Tilt is an emotional response that usually results from a bad beat or losing a big pot. Your emotional response interferes with your ability to think clearly and results in poor decision-making and irrational actions. If you play poker, chances are you have experienced the dreaded tilt. While there are many tips and tricks to keep yourself in check and protect your bankroll when tilt is in play, the most important of these tips is self-awareness. Tilt affects every player differently and having a thorough understanding of how you respond to it can mean the difference between winning and losing.
The key to understanding and counteracting poker tilt is by knowing your triggers. Start by listing what (in a poker game) you find annoying, disturbing or just plain wrong. Then rate your list in order of tilt-potential. Making sure to highlight those things you find most upsetting. Once you get a better handle on what can set off a tilt, you’ll be better prepared to squash it.
Self-awareness is only an important tool if you regularly assess your state of mind while you are playing. Create a habit of taking a “mental” break every so often to evaluate your play and make sure you are playing it smart and rational. You might not be on tilt at the time, but if you find yourself slacking in keeping a cool head, these mental breaks might help a avoid impending tilt.
Healthy Body, Healthy Mind
It’s hard to play at your best when outside factors influence how you feel at the table. Choosing to play when your mind and body are strongest gives you with the greatest chance of avoiding tilt.
Excessive emotional responses usually manifest when someone is under stress, overwhelmed by their surroundings or overly-tired. A little exercise, good nutrition and a good night’s sleep may be all that’s necessary to keeping tilt at bay.
In the end, the best way to handle tilt, is to recognize when it has gotten the best of you. And when it does, the smartest course of action is to stop and walk away. You might only need a few minutes but there will be times when leaving the game completely is warranted.
Start by walking around; ask yourself a series of questions to help alleviate the emotional response and put things into perspective. Questions like:
– If you had it to do over again, would you make the same decisions?
– Were you a statistical favorite to win the hand?
– What would you have done differently?
When you talk yourself through your plays with questions that demand logical/rational answers, you are taking the emotion out of the situation.
Unfortunately, some situations may not be alleviated with a short walk and pep talk. In this case, you should just pack it up for the night. If you find yourself replaying the hand or the action over and over again and focusing on mistakes, it’s time to give yourself a break.
While using a stop-loss is a bankroll management tool, it can also be used to manage tilt. If you are on tilt and making bad decisions or playing erratically, you are likely losing money. A stop-loss can force the issue of a break to counteract poker tilt when you aren’t quite aware of the hold it has on you.
Finally, While you might know in your head that making statistically correct decisions will pay off over the long run, that doesn’t always help at the time of a bad beat.

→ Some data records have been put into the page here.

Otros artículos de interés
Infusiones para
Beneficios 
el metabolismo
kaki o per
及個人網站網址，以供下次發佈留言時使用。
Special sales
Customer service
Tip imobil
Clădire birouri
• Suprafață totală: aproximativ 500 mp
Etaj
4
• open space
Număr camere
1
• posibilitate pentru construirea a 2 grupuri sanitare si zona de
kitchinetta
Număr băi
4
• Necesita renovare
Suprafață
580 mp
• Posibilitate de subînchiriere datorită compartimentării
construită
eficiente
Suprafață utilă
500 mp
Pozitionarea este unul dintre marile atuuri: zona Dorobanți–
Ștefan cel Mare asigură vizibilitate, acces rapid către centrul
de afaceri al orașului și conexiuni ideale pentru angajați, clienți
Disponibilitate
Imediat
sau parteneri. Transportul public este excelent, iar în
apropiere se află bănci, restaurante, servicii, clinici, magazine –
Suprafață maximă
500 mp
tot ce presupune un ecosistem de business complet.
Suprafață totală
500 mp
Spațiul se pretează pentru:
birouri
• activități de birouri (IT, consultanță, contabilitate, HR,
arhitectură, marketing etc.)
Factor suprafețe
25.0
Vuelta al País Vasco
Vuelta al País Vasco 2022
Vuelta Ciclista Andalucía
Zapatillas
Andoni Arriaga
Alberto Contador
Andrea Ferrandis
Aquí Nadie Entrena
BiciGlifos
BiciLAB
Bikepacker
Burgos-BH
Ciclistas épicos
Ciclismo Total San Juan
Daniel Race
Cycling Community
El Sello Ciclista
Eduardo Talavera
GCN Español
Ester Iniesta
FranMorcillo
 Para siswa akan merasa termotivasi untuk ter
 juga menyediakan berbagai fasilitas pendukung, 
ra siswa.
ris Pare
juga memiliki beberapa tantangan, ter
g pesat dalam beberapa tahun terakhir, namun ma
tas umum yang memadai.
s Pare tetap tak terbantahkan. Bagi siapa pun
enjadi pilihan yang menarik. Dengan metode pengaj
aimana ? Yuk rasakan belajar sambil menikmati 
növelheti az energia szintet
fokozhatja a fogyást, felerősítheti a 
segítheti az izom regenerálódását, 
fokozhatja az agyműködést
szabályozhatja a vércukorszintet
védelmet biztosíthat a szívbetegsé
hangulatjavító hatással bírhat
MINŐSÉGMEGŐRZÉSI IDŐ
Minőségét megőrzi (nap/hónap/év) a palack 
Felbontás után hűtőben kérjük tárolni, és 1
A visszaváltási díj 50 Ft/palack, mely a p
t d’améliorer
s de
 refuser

Stay focused on your long-term success; it’s easier said than done, but doing so is the best play.
It’s common knowledge that keeping a journal of the statistics side of the game is important. Try adding notes regarding your emotional state and decision-making abilities. Those notes will help highlight patterns that can counteract poker tilt before it even happens.
Understanding your triggers and keeping a clear picture of your overall success are your best weapons to prevent tilt from skewing your results.